Last Commented By: Kya c/p Gabrielle

i’ll cry if i want to (it’s my party)

September 27th, 2008

Twenty-five today. I made it past the unexpected twenty-one and swiftly made it to twenty-five. I feel old. Intellectually I know it’s not that old but when my sister’s friends view me as someone who should be sprouting white hair and have been married five times… yeah, it feels old.

I’m alive. That still surprises me. It would have been expected for me to die but I’m not. I think I’ll find myself repeating this at every milestone. I’m a quarter of a century, I’m going to graduate university (haha, so late it’s embarassing). I might just have a future.

I’m not sure where the road is leading me.

Moving on. School is proving challenging. About four hundred pages (it seems) of reading for the whole of next week. That’s just one class. I still don’t know what to expect.

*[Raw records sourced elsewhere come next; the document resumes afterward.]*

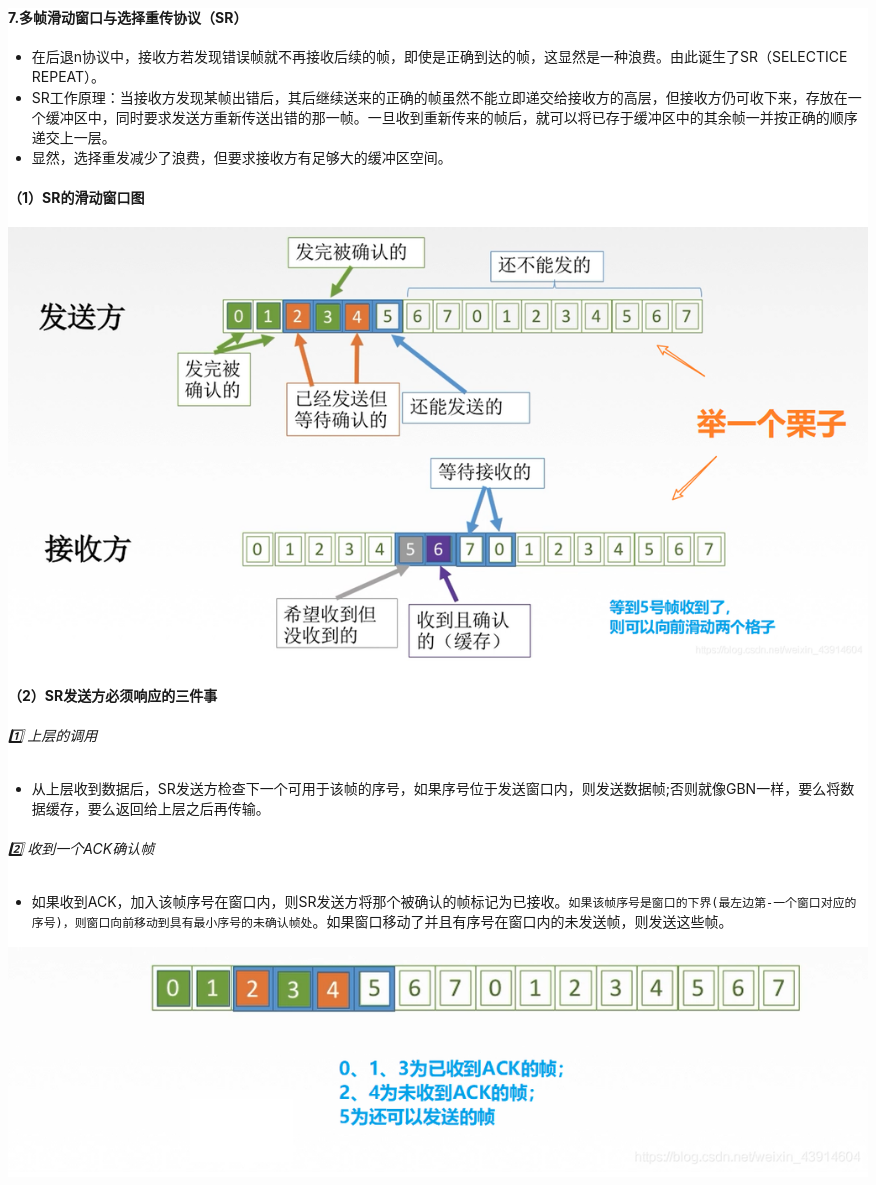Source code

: #### 7.多帧滑动窗口与选择重传协议（SR）

- 在后退n协议中，接收方若发现错误帧就不再接收后续的帧，即使是正确到达的帧，这显然是一种浪费。由此诞生了SR（SELECTICE REPEAT）。
- SR工作原理：当接收方发现某帧出错后，其后继续送来的正确的帧虽然不能立即递交给接收方的高层，但接收方仍可收下来，存放在一个缓冲区中，同时要求发送方重新传送出错的那一帧。一旦收到重新传来的帧后，就可以将已存于缓冲区中的其余帧一并按正确的顺序递交上一层。
- 显然，选择重发减少了浪费，但要求接收方有足够大的缓冲区空间。

#### （1）SR的滑动窗口图

![](Photo/3.43.png)

#### （2）SR发送方必须响应的三件事

###### 1️⃣ 上层的调用

- 从上层收到数据后，SR发送方检查下一个可用于该帧的序号，如果序号位于发送窗口内，则发送数据帧;否则就像GBN一样，要么将数据缓存，要么返回给上层之后再传输。

###### 2️⃣ 收到一个ACK确认帧

- 如果收到ACK，加入该帧序号在窗口内，则SR发送方将那个被确认的帧标记为已接收。`如果该帧序号是窗口的下界(最左边第-一个窗口对应的序号)，则窗口向前移动到具有最小序号的未确认帧处`。如果窗口移动了并且有序号在窗口内的未发送帧，则发送这些帧。

![](Photo/3.44.png)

I’ve been writing steadily. Prose instead of poetry. Not all with the same idea, the same characters, the same tone. I wrote a story about her and I keep sneaking around when I print it so that it will not be discovered. I know she would be very angry if she knew I wrote a story about her. It’s taken a story I know about her and created my own ideas, my own take, my own ending. It’s not the story, it’s a different carcass on the bones of something that has been secret and shameful. I wish I could do more with it, make it more successful.